My company tried such a "productivity evaluation system" thing. They combined it with a more typical "performance evaluation" as to an employee's value to the company. They found that the two rarely matched up. One oddly inquisitive upper-management type, heavy in statistical wizardry, investigated why top people, whom everyone knew were top notch coders, ranked very low.
Turns out the whole system was flawed. There is often a variable the powers-that-be fail to calculate: changing requirements. So, these "artists" are tied up in monolithic meetings to nail down what is needed now and if the new requirements can be coded. Then, existing code receives a make-over.

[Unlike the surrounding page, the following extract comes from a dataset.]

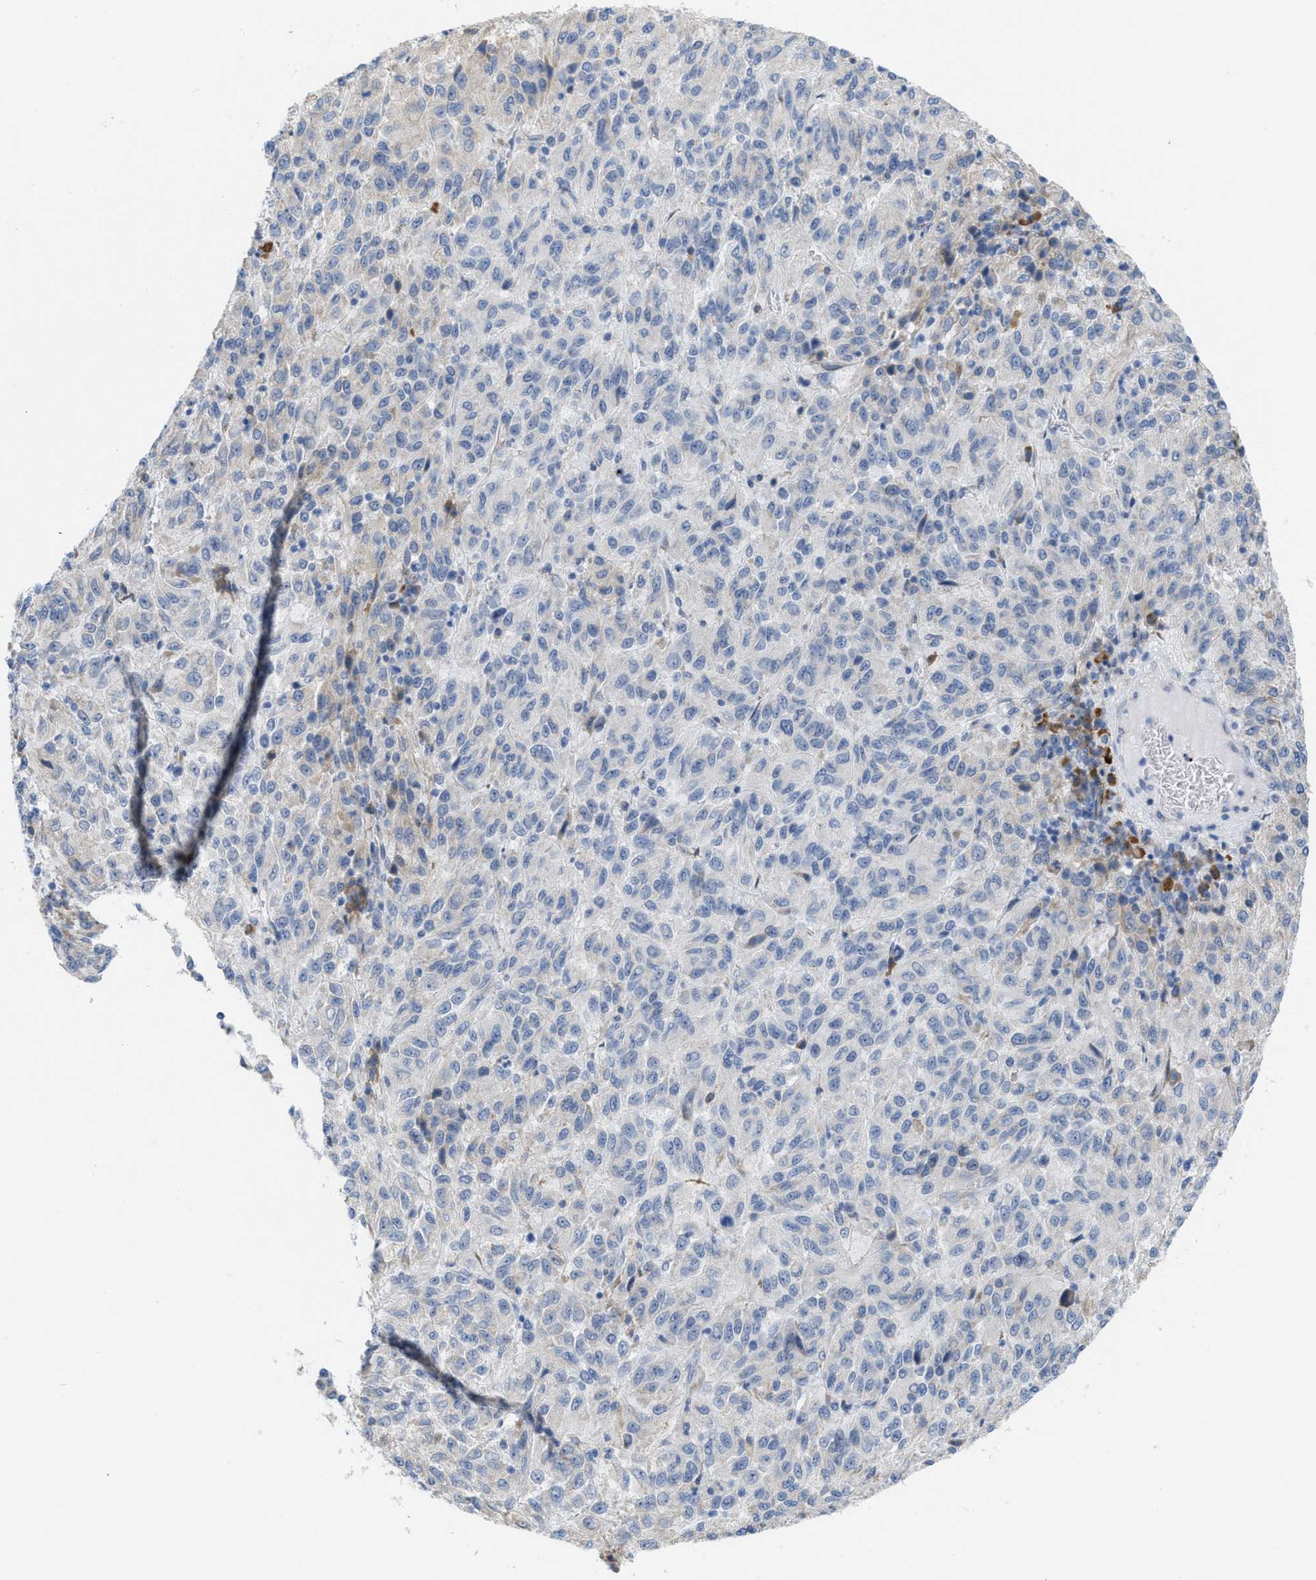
{"staining": {"intensity": "negative", "quantity": "none", "location": "none"}, "tissue": "melanoma", "cell_type": "Tumor cells", "image_type": "cancer", "snomed": [{"axis": "morphology", "description": "Malignant melanoma, Metastatic site"}, {"axis": "topography", "description": "Lung"}], "caption": "Tumor cells show no significant protein expression in malignant melanoma (metastatic site).", "gene": "KIFC3", "patient": {"sex": "male", "age": 64}}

Thus, the rewites occur two or three times ... not the best use for top-rate tallent. This often leads to 'feeping creaturism' syndrome, and poor productivity in the classic sense.
For example, and simple shipping-and-receiving project sending batch jobs to a legacy, big iron-based inventory tracking system became a wholesale replacement of the big iron. Hard to estimate and judge the project size and associated productivity if no updates to the the project's scope occur.
The moral of the story is this: The front line managers should, if they are worth their salt, know what the programmers are up to (w/o micromanaging) in relation to the world as it exists today. The manager should be trained, objective, but relaistic in this most basic of management skills. The manager must be aware of the overall and their group's role. Read Sun-tzu and Covey.